[PROBLEM DESCRIPTION]:
Rewrite the records below as a numbered list, starting at the line that contains "Q: How many latches are in this picture?" and ending with the line that contains "Count of tumblers", both included. Leave out any blank lines.
─── LISTING ───
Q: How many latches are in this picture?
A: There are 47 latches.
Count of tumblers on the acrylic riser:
───
─── LISTING ───
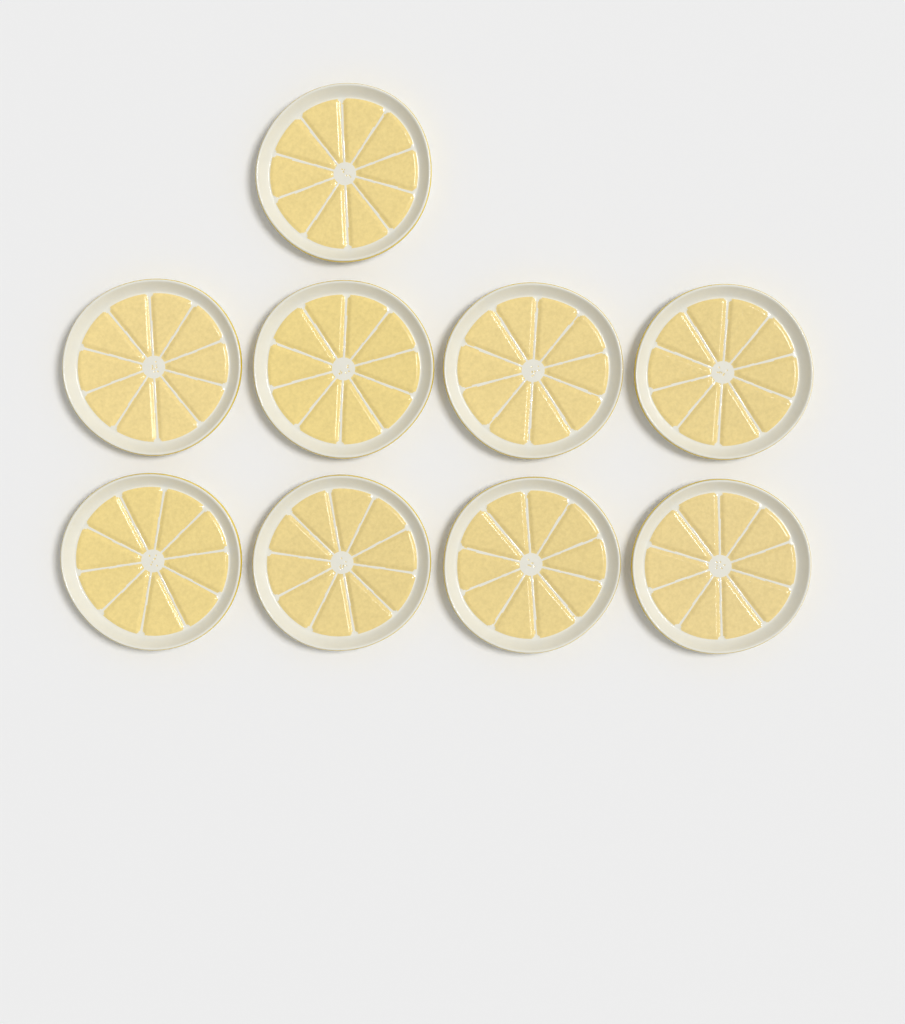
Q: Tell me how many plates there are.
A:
───
[ANSWER TO THIS EXERCISE]:
1. Q: How many latches are in this picture?
2. A: There are 47 latches.
3. Count of tumblers on the acrylic riser:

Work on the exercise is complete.